THE PROBLEM.
Transcribe the records below line by line, exactly as they read.
(THE DATA)
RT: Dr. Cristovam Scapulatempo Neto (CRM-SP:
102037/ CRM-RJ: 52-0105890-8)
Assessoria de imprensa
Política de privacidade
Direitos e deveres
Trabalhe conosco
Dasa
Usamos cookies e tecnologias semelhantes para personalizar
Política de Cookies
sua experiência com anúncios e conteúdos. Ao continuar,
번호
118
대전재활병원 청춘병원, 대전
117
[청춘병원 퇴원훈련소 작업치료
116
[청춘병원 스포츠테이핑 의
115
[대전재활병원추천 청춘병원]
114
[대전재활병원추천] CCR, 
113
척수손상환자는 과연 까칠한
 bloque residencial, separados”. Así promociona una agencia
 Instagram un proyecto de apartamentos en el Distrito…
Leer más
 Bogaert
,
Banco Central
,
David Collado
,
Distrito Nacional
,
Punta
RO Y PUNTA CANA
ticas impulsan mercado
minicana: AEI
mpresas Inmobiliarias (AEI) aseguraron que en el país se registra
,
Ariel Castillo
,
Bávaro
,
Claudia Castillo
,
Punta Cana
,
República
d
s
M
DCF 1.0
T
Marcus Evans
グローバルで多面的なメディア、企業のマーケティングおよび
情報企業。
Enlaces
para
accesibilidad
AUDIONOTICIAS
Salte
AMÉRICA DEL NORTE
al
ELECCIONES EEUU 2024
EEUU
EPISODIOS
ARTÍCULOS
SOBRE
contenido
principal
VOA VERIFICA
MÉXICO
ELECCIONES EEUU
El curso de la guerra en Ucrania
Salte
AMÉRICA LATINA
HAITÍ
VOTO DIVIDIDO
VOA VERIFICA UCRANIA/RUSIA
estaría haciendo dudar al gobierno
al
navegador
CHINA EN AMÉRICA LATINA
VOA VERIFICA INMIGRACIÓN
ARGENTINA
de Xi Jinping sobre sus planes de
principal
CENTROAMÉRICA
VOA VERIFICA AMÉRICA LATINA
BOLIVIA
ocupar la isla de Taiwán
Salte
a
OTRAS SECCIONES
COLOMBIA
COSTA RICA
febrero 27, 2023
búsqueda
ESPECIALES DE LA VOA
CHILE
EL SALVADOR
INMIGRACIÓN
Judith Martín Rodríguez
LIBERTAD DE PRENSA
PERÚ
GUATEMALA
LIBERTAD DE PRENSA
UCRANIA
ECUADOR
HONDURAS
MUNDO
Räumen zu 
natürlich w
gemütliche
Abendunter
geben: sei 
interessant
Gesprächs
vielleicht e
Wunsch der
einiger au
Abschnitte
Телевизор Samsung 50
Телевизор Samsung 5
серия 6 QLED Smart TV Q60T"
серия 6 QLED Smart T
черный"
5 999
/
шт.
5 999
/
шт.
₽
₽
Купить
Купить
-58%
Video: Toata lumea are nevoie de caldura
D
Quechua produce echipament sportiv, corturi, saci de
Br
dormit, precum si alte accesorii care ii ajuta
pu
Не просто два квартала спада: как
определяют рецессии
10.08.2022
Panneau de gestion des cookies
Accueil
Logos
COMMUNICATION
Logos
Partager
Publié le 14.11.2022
(End THE DATA)
EXERCISE RESPONSE.
RT: Dr. Cristovam Scapulatempo Neto (CRM-SP:
102037/ CRM-RJ: 52-0105890-8)
Assessoria de imprensa
Política de privacidade
Direitos e deveres
Trabalhe conosco
Dasa
Usamos cookies e tecnologias semelhantes para personalizar
Política de Cookies
sua experiência com anúncios e conteúdos. Ao continuar,
번호
118
대전재활병원 청춘병원, 대전
117
[청춘병원 퇴원훈련소 작업치료
116
[청춘병원 스포츠테이핑 의
115
[대전재활병원추천 청춘병원]
114
[대전재활병원추천] CCR, 
113
척수손상환자는 과연 까칠한
 bloque residencial, separados”. Así promociona una agencia
 Instagram un proyecto de apartamentos en el Distrito…
Leer más
 Bogaert
,
Banco Central
,
David Collado
,
Distrito Nacional
,
Punta
RO Y PUNTA CANA
ticas impulsan mercado
minicana: AEI
mpresas Inmobiliarias (AEI) aseguraron que en el país se registra
,
Ariel Castillo
,
Bávaro
,
Claudia Castillo
,
Punta Cana
,
República
d
s
M
DCF 1.0
T
Marcus Evans
グローバルで多面的なメディア、企業のマーケティングおよび
情報企業。
Enlaces
para
accesibilidad
AUDIONOTICIAS
Salte
AMÉRICA DEL NORTE
al
ELECCIONES EEUU 2024
EEUU
EPISODIOS
ARTÍCULOS
SOBRE
contenido
principal
VOA VERIFICA
MÉXICO
ELECCIONES EEUU
El curso de la guerra en Ucrania
Salte
AMÉRICA LATINA
HAITÍ
VOTO DIVIDIDO
VOA VERIFICA UCRANIA/RUSIA
estaría haciendo dudar al gobierno
al
navegador
CHINA EN AMÉRICA LATINA
VOA VERIFICA INMIGRACIÓN
ARGENTINA
de Xi Jinping sobre sus planes de
principal
CENTROAMÉRICA
VOA VERIFICA AMÉRICA LATINA
BOLIVIA
ocupar la isla de Taiwán
Salte
a
OTRAS SECCIONES
COLOMBIA
COSTA RICA
febrero 27, 2023
búsqueda
ESPECIALES DE LA VOA
CHILE
EL SALVADOR
INMIGRACIÓN
Judith Martín Rodríguez
LIBERTAD DE PRENSA
PERÚ
GUATEMALA
LIBERTAD DE PRENSA
UCRANIA
ECUADOR
HONDURAS
MUNDO
Räumen zu 
natürlich w
gemütliche
Abendunter
geben: sei 
interessant
Gesprächs
vielleicht e
Wunsch der
einiger au
Abschnitte
Телевизор Samsung 50
Телевизор Samsung 5
серия 6 QLED Smart TV Q60T"
серия 6 QLED Smart T
черный"
5 999
/
шт.
5 999
/
шт.
₽
₽
Купить
Купить
-58%
Video: Toata lumea are nevoie de caldura
D
Quechua produce echipament sportiv, corturi, saci de
Br
dormit, precum si alte accesorii care ii ajuta
pu
Не просто два квартала спада: как
определяют рецессии
10.08.2022
Panneau de gestion des cookies
Accueil
Logos
COMMUNICATION
Logos
Partager
Publié le 14.11.2022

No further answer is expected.